O direito adquirido, uma vez incorporado ao patrimônio jurídico do indivíduo, não pode ser suprimido por alterações posteriores no estatuto, no contrato ou na estrutura empresarial da entidade responsável pela prestação do serviço. Trata-se de garantia constitucional expressa no art. 5º, XXXVI, que impede que situações jurídicas consolidadas sejam desfeitas por mera mudança de conveniência administrativa ou societária.
Foi com esse entendimento que a juíza Simone Laurent Arruda da Silva, da 17ª Vara Cível de Manaus, julgou procedente a ação ajuizada por um cooperado da Unimed Manaus e reconheceu que a sua condição de sócio remido — isento do pagamento de mensalidades após cumprir os requisitos estatutários — constitui direito adquirido e não se desfaz com a transferência da carteira de beneficiários para outra operadora do Sistema Unimed.
O autor havia se tornado remido após mais de duas décadas de vinculação à cooperativa. Com a alienação da carteira da Unimed Manaus para a Central Nacional Unimed (CNU), decorrente da recuperação judicial da primeira, o cooperado recebeu notificação informando que a remissão “deixaria de existir” quando o plano fosse assumido pela nova controladora.
A sentença, contudo, rechaçou por completo essa tese.
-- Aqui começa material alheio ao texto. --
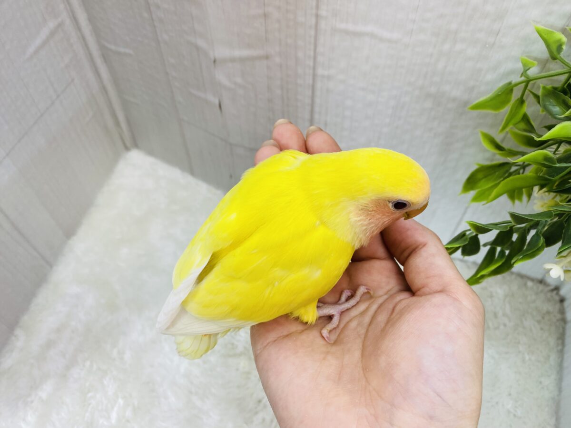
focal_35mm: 25
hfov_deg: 69.4
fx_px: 412
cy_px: 214
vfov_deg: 54.9
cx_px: 286
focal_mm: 4.25
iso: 50
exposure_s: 1/100
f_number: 1.8
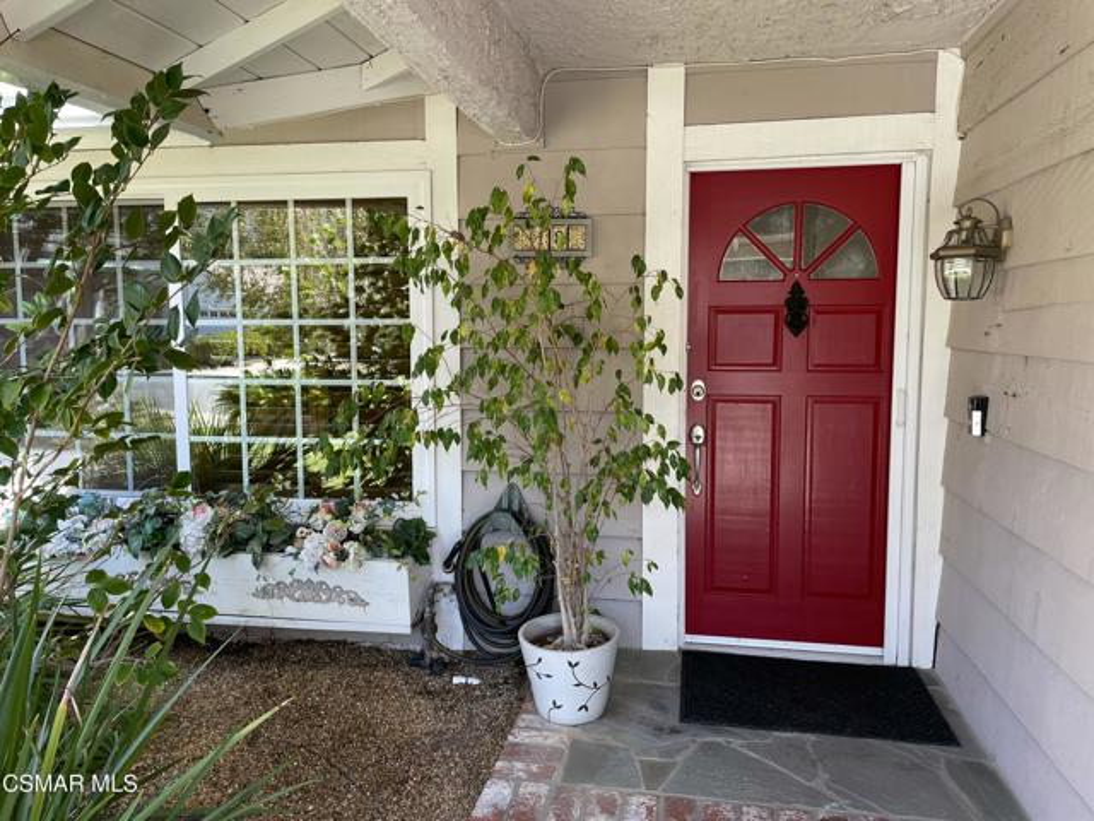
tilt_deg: -6.2
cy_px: 410
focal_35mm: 26
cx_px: 547
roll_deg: +0.7
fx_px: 822
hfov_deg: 67.3
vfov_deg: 53.1
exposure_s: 1/121
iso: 40
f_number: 1.6
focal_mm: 4.2
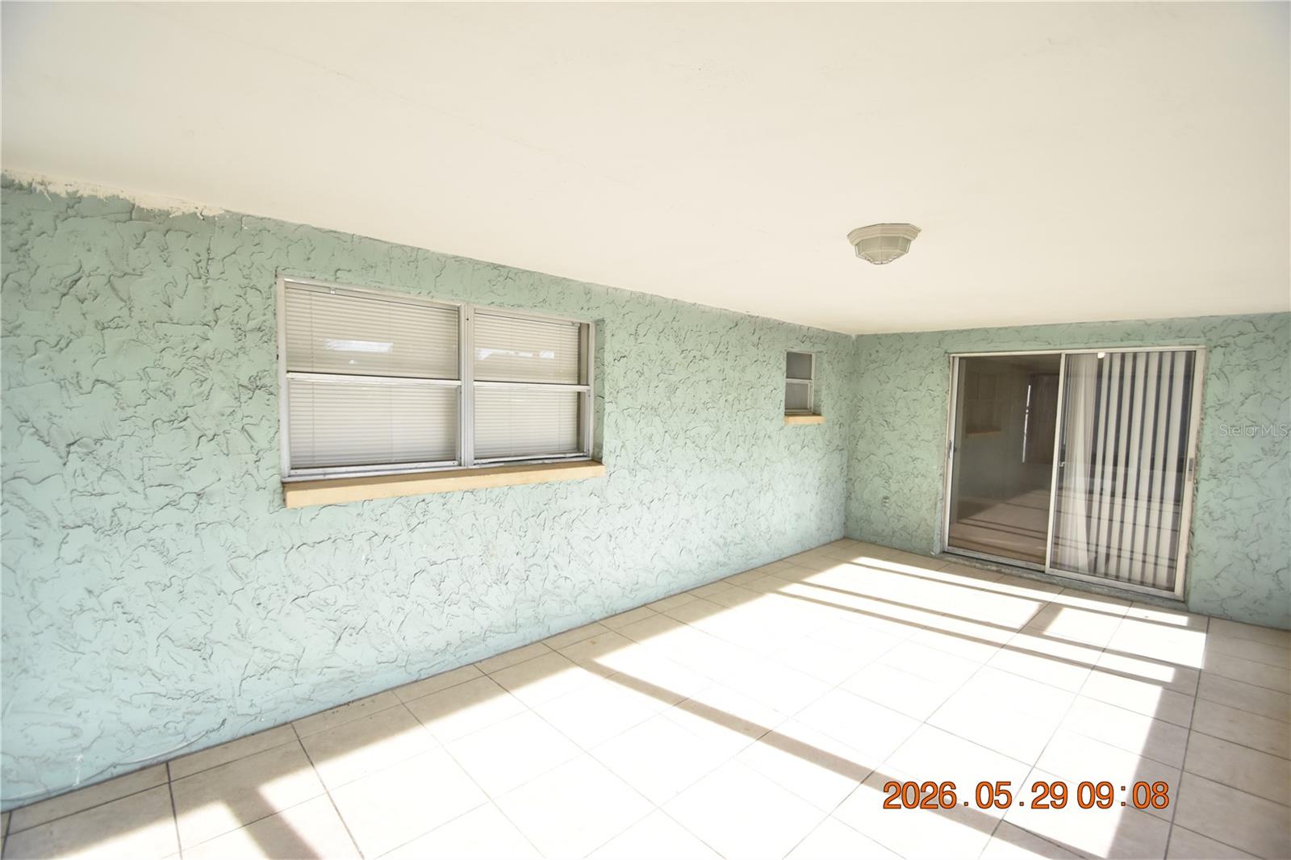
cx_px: 646
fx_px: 538
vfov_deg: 77.3
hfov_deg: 100.4
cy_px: 430
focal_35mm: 15
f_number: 3.5
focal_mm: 10
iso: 800
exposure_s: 1/750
A magistrada afirmou que a remissão, uma vez implementada, “incorporou-se de maneira definitiva ao patrimônio jurídico do cooperado”, não podendo ser suprimida por reestruturações internas da operadora nem por atos societários envolvendo alienação de carteira. A decisão destacou que, no âmbito dos planos de saúde, a transferência de carteira opera como sucessão empresarial regulada pela Lei 9.656/98, impondo à adquirente a manutenção integral das condições contratuais vigentes — inclusive a isenção decorrente da remissão.
Além disso, o juízo reconheceu a legitimidade passiva da Central Nacional Unimed com base na Teoria da Aparência, consolidada pelo STJ, segundo a qual as cooperativas do Sistema Unimed, embora autônomas entre si, respondem solidariamente perante o consumidor por atos praticados no âmbito da marca nacionalmente integrada.
Ao final, a juíza tornou definitiva a tutela já concedida pelo TJAM em agravo e determinou que Unimed Manaus e CNU mantenham o cooperado e sua dependente na condição de remidos, com cobertura integral e sem pagamento de mensalidades, sob pena de multa diária. As rés também foram condenadas ao pagamento das custas e honorários de sucumbência.
Com a decisão, reafirma-se a compreensão de que a remissão não é uma liberalidade revogável, mas uma proteção jurídica vinculada ao tempo de contribuição e à idade do cooperado — e que, portanto, não pode ser suprimida por mudanças administrativas, financeiras ou societárias da operadora de saúde.